Page 63 - Genta a Roma
P. 63
Il delegato Ripandelli cerca subito di inserirsi nello spirito e nei costumi locali, si sforza
anche di parlare in dialetto: non ci riuscirà e si esprimerà, sempre, in uno strano e spassoso
romanesco spurio, pieno zeppo di inflessioni meridionali da barzelletta sui poliziotti. Tutti
lasciano correre gli errori e gli strafalcioni, anzi apprezzano bonariamente la sua cocciutaggine Ma
il fatto che più positivamente gli viene riconosciuto è quello di girare anche per le strade
pericolose, da solo e assolutamente disarmato. In testa la bombetta sulle ventitré, un nodoso
bastone (non si sa mai) e basta. Ma ha di suo tanta benigna autorevolezza autorevole benignità e
una tale cortese energia che riesce a superare molti momenti difficili. Diventa amico di tutti,
senza mai usare violenza né cattiveria. Questo metodo, che diventerà vincente, è usato verso una
popolazione che con la polizia aveva sempre avuto un’incolmabile contrasto e una storica
sfiducia. Compie comunque il suo dovere, ora con modo severo, ora semplicemente sereno, a
seconda dei casi, sforzandosi sempre di aiutare il malvivente invitandolo a sottostare alla Legge.

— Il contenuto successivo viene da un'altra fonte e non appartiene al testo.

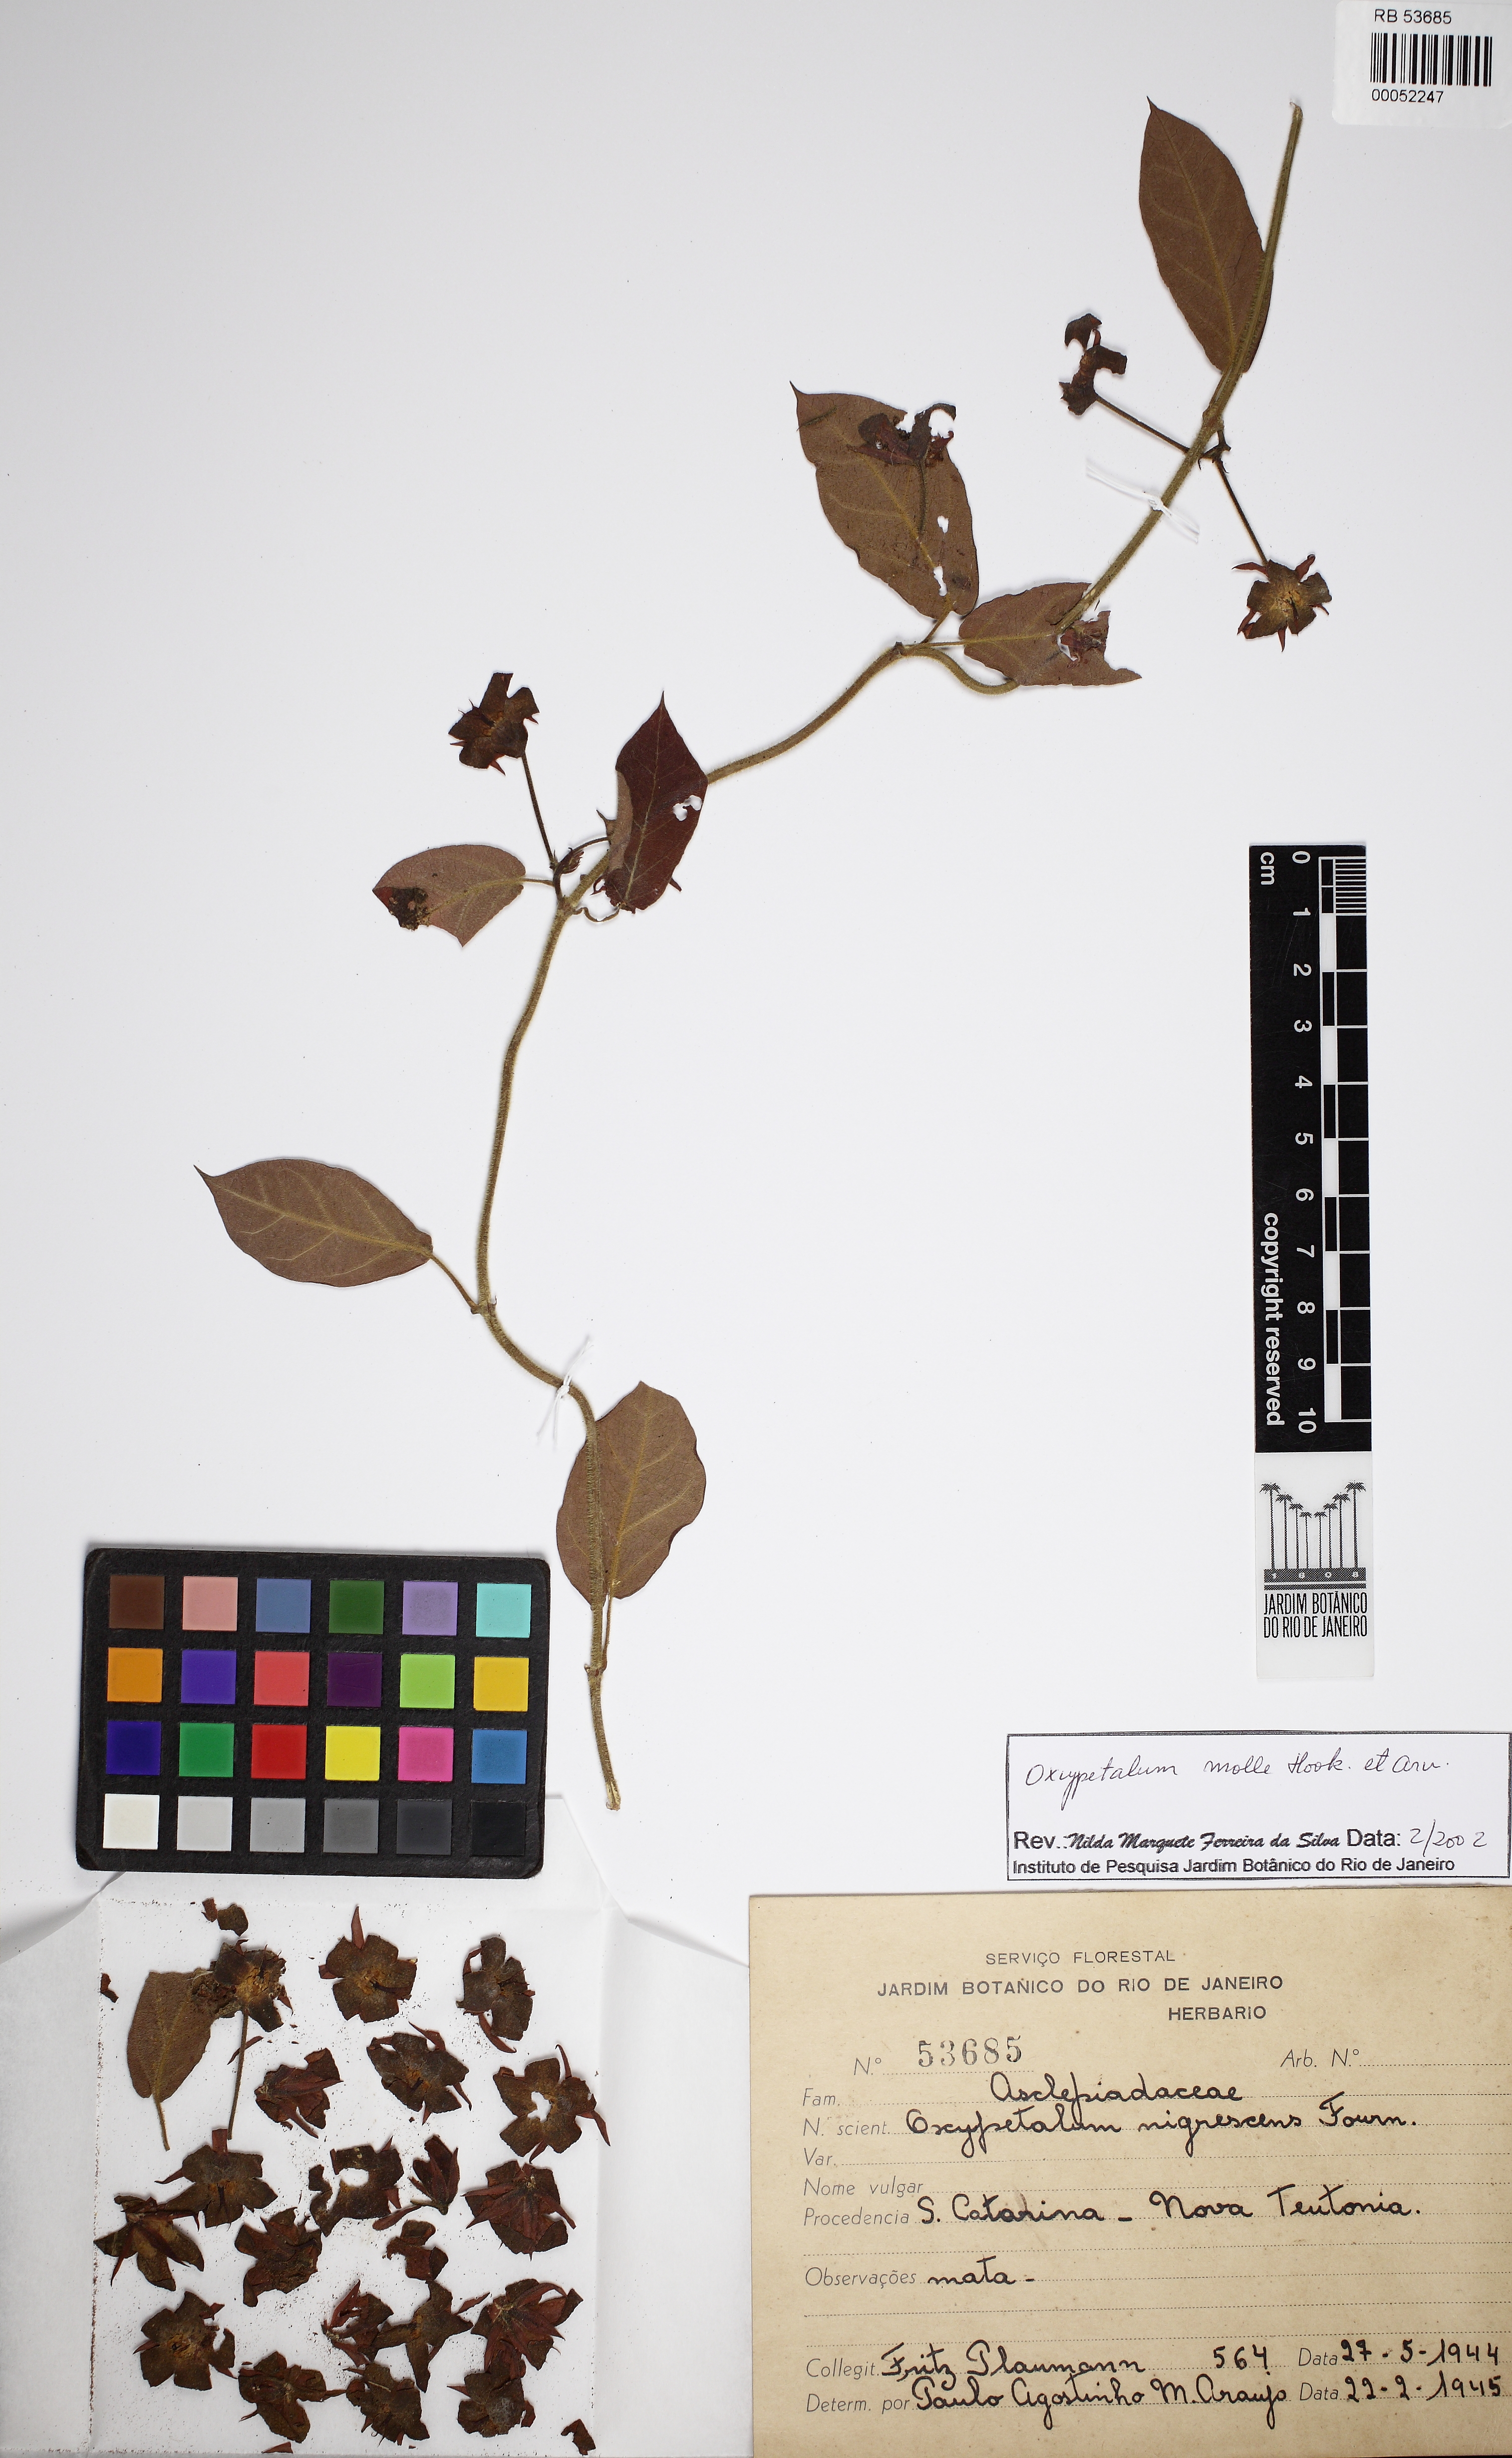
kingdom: Plantae
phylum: Tracheophyta
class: Magnoliopsida
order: Gentianales
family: Apocynaceae
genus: Oxypetalum
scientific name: Oxypetalum molle
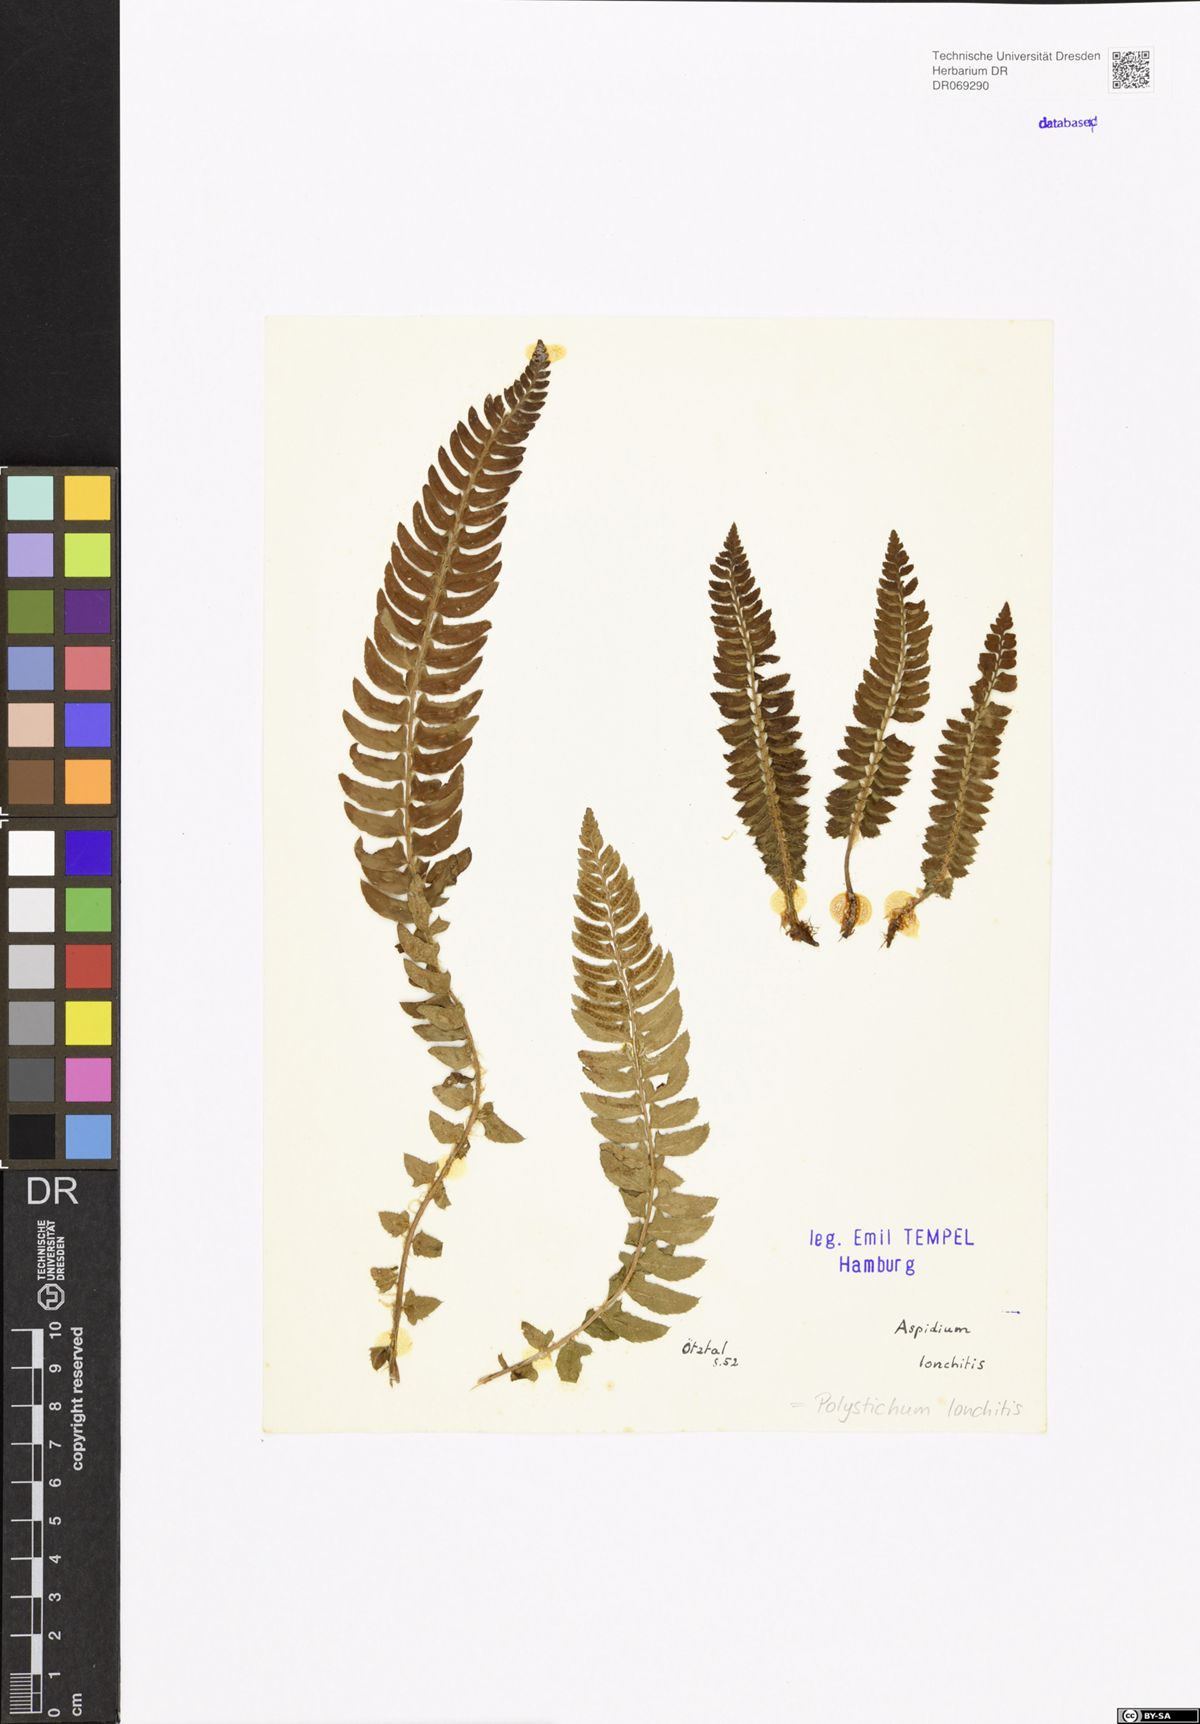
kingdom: Plantae
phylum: Tracheophyta
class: Polypodiopsida
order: Polypodiales
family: Dryopteridaceae
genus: Polystichum
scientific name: Polystichum lonchitis
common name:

Di più, con le sole parole e ragionamenti, cerca sempre di persuadere i "birbi" a non commettere
atti delinquenziali. Alla fine tutta Trastevere lo stima e la mala lo rispetta. È uno sceriffo buono,
disarmato, un poliziotto anomalo e raro. Lo chiamano ora, affettuosamente, "er cavajere".
In trent’anni di vita trasteverina Ripandelli, da delegato, diventa commissario di P.S. con
la sede a vicolo Moroni, dietro ponte Sisto. Molti lo vanno a trovare, chiedono un posto di
lavoro fisso per redimersi. Diventa un’istituzione. Nonostante la voce che alcuni ex malavitosi, in
cambio del posto ottenuto, facciano il "pifero", il "trommetta", ovvero la spia, la considerazione
che Ripandelli si è ormai conquistata non viene intaccata.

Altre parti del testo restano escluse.